Sciemment ou par négligence, le nom de Mostefa Lacheraf, l’un des écrivains et intellectuels emblématiques du pays, n’est que rarement évoqué au sein de la communauté universitaire. Aucun hommage posthume ne lui est rendu dans la région du Titteri où il est né en 1917, en l’occurrence à Chellalet El-Adhaoura, au sud de la wilaya de Médéa.
D’ailleurs, le seul colloque qui lui a été consacré a été organisé par l’université Yahia-Farès de Médéa du 14 au 16 mars 2014, auquel ont participé des universitaires et des chercheurs venus de différents horizons, d’Algérie et de Tunisie, dont les contributions et les analyses ont mis en exergue les idées de progrès de l’auteur de l’œuvre magistrale L’Algérie, nation et société.
Les réflexions libres sur les sujets divers qui traversent la société ont valu à l’auteur beaucoup de critiques de la part de ses détracteurs et de certains cercles hostiles au progrès et aux idées d’affranchissement de l’homme de toute forme de domination et d’asservissement.
Les universitaires et chercheurs qui ont pris la parole à cette occasion ont tous été unanimes à reconnaître l’apport pointilleux des œuvres de Lacheraf aux sciences sociales et humaines. Mustapha Madi, maître de conférences en sociologie à l’université d’Alger, dira que les positions de Lacheraf sur la réforme de l’enseignement et l’ouverture de l’école pour l’éloigner du joug d’une “catégorie d’arabisants négatifs et idéologues” lui ont valu des critiques acerbes par les détenteurs de l’idéologie dominante. Précisant que “Lacheraf avait une vision prémonitoire sur l’avenir ; il craignait la survenue de certains événements qui, malheureusement, se sont réalisés.
D’ailleurs, la mauvaise arabisation s’est faite au détriment de la masse qui ne maîtrise plus aucune langue”. L’orateur rapportera que Lacheraf est le premier à avoir analysé La Colline oubliée de Mouloud Mammeri, rappelant les remarques émises par l’Égyptien Taha Hussein à propos de l’œuvre et de l’auteur.
Sans nul doute, Lacheraf ne s’est jamais départi de son combat pour ses idéaux, son appartenance et son algérianité auxquels il tenait beaucoup. Cependant, il ne voulait pas que l’Algérie reste en vase clos mais, au contraire, elle doit s’ouvrir sur l’universalité à travers la maîtrise des langues, selon le professeur universitaire tunisien Salah Alouaoui.

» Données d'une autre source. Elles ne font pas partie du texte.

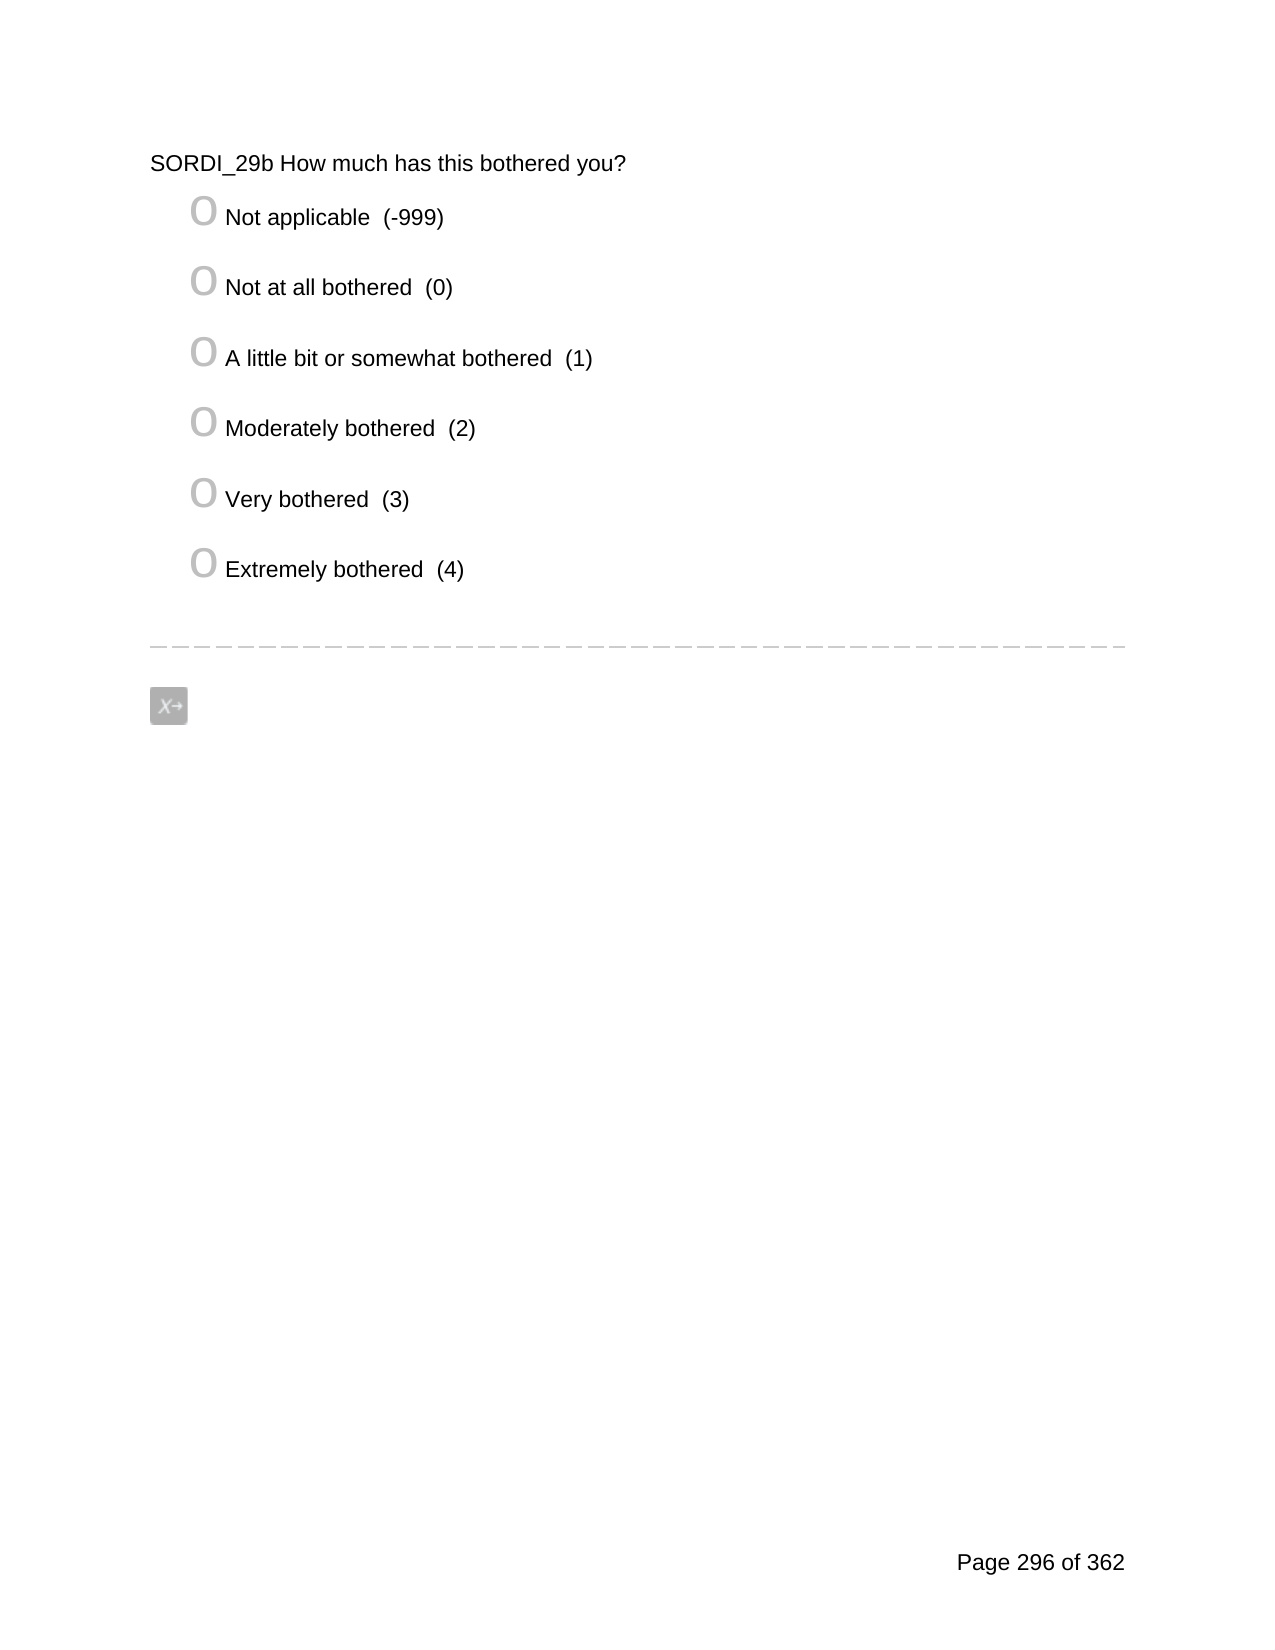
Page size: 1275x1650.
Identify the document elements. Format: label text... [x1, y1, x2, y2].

list Not at all bothered (0) [187, 251, 1125, 312]
text SORDI_29b How much has this bothered you? [150, 150, 1125, 176]
list A little bit or somewhat bothered (1) [187, 321, 1125, 383]
list Very bothered (3) [187, 462, 1125, 524]
list Moderately bothered (2) [187, 392, 1125, 453]
list Extremely bothered (4) [187, 533, 1125, 594]
picture [150, 687, 188, 725]
list Not applicable (-999) [187, 180, 1125, 242]
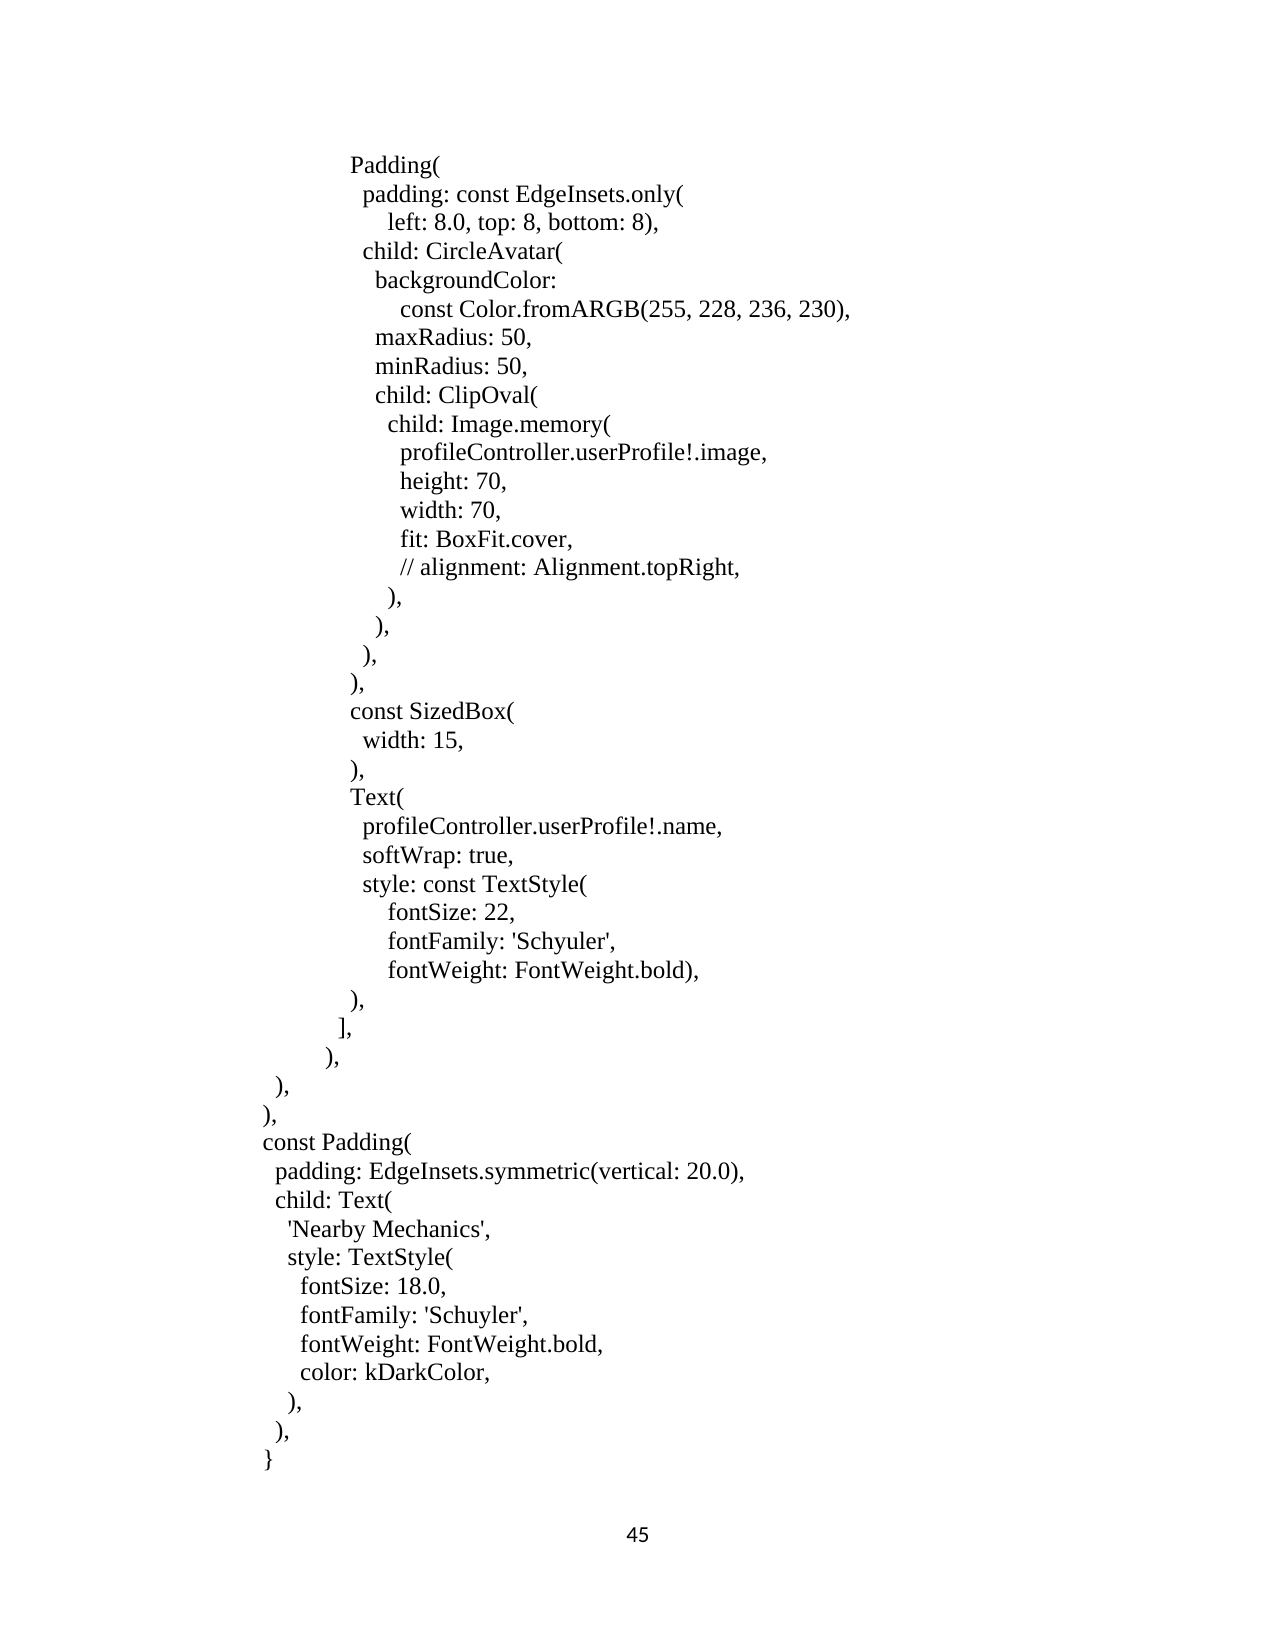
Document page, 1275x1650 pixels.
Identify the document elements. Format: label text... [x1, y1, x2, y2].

text const Color.fromARGB(255, 228, 236, 230), [150, 294, 1125, 322]
text const SizedBox( [150, 696, 1125, 725]
text fontFamily: 'Schuyler', [150, 1300, 1125, 1329]
text fontSize: 22, [150, 897, 1125, 926]
text // alignment: Alignment.topRight, [150, 552, 1125, 581]
text ), [150, 610, 1125, 639]
text fontWeight: FontWeight.bold, [150, 1329, 1125, 1357]
text fontSize: 18.0, [150, 1271, 1125, 1300]
text Padding( [150, 150, 1125, 179]
text 'Nearby Mechanics', [150, 1214, 1125, 1242]
text ), [150, 639, 1125, 667]
text fontWeight: FontWeight.bold), [150, 955, 1125, 984]
text ), [150, 1070, 1125, 1099]
text } [150, 1444, 1125, 1472]
text ), [150, 1099, 1125, 1127]
text style: TextStyle( [150, 1242, 1125, 1271]
text ), [150, 667, 1125, 696]
text ], [150, 1012, 1125, 1041]
text profileController.userProfile!.image, [150, 437, 1125, 466]
text child: Text( [150, 1185, 1125, 1214]
text color: kDarkColor, [150, 1357, 1125, 1386]
text width: 15, [150, 725, 1125, 754]
text padding: const EdgeInsets.only( [150, 179, 1125, 207]
text padding: EdgeInsets.symmetric(vertical: 20.0), [150, 1156, 1125, 1185]
text ), [150, 581, 1125, 610]
text child: CircleAvatar( [150, 236, 1125, 265]
text ), [150, 1041, 1125, 1070]
text backgroundColor: [150, 265, 1125, 294]
text profileController.userProfile!.name, [150, 811, 1125, 840]
text child: Image.memory( [150, 409, 1125, 437]
text ), [150, 1386, 1125, 1415]
text ), [150, 754, 1125, 782]
text width: 70, [150, 495, 1125, 524]
text style: const TextStyle( [150, 869, 1125, 897]
text ), [150, 984, 1125, 1012]
text child: ClipOval( [150, 380, 1125, 409]
text Text( [150, 782, 1125, 811]
text left: 8.0, top: 8, bottom: 8), [150, 207, 1125, 236]
text ), [150, 1415, 1125, 1444]
text fit: BoxFit.cover, [150, 524, 1125, 552]
text maxRadius: 50, [150, 322, 1125, 351]
text softWrap: true, [150, 840, 1125, 869]
text fontFamily: 'Schyuler', [150, 926, 1125, 955]
text minRadius: 50, [150, 351, 1125, 380]
text height: 70, [150, 466, 1125, 495]
text const Padding( [150, 1127, 1125, 1156]
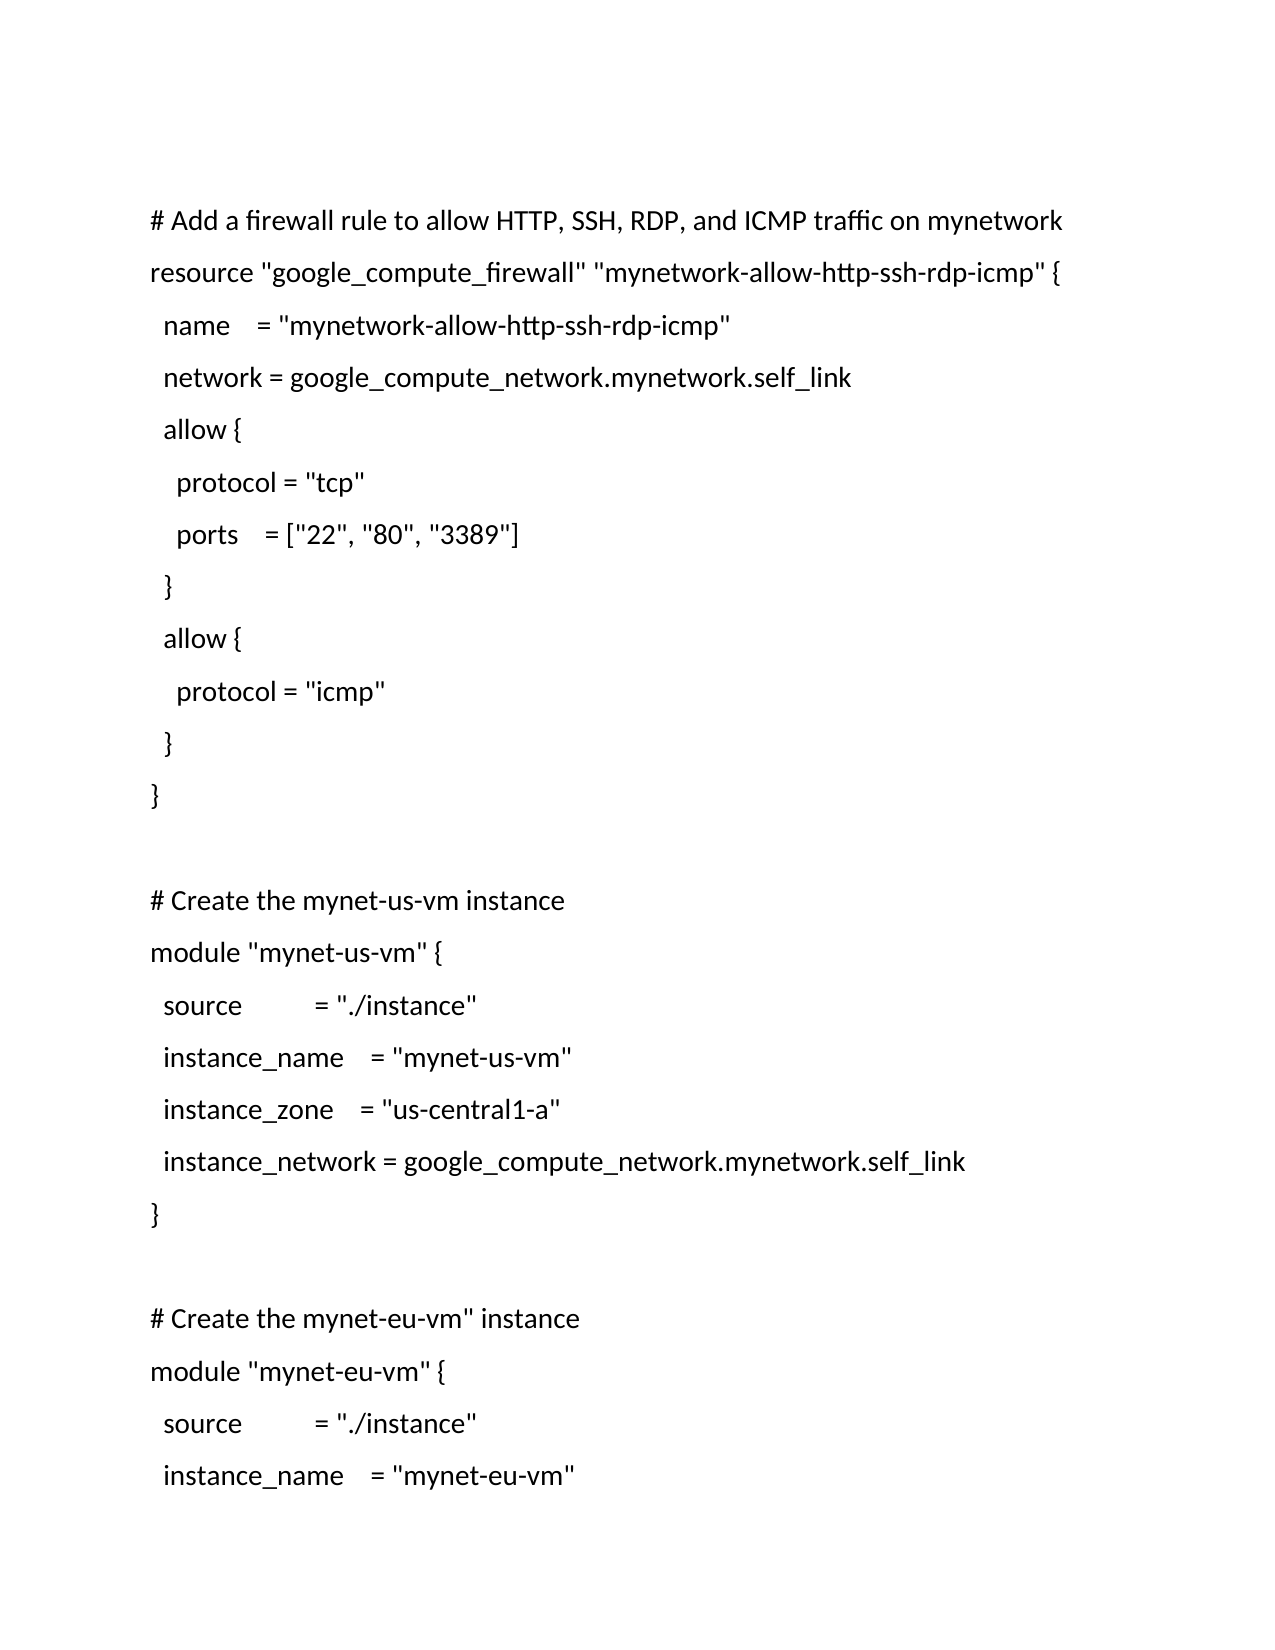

Pendant sa nomination à la tête du ministère de l’Éducation nationale, il allait dans les écoles assister aux cours pour dresser un diagnostic de la réalité de l’enseignement. Il s’est rendu compte que les enseignants n’étaient pas, dans la majorité des cas, à la hauteur de leur mission, alors que les élèves étaient vifs et avides de savoir.
Il n’a pu mettre en marche son projet, bloqué dans sa démarche par les attaques et les critiques de ses détracteurs qui l’ont taxé d’anti-arabisme. D’ailleurs, il ne cessait d’opposer à ses critiques que “l’arabisme se construit à travers l’effort et non pas par l’idéologie”.
Militant du Parti du peuple algérien (PPA) et au Mouvement pour le triomphe des libertés démocratiques (MTLD), il est arrêté en même temps que les autres membres de la délégation des dirigeants de la “Révolution algérienne”, dont l’avion a été détourné en 1956 par l’armée coloniale. Il est décédé le 13 janvier 2007.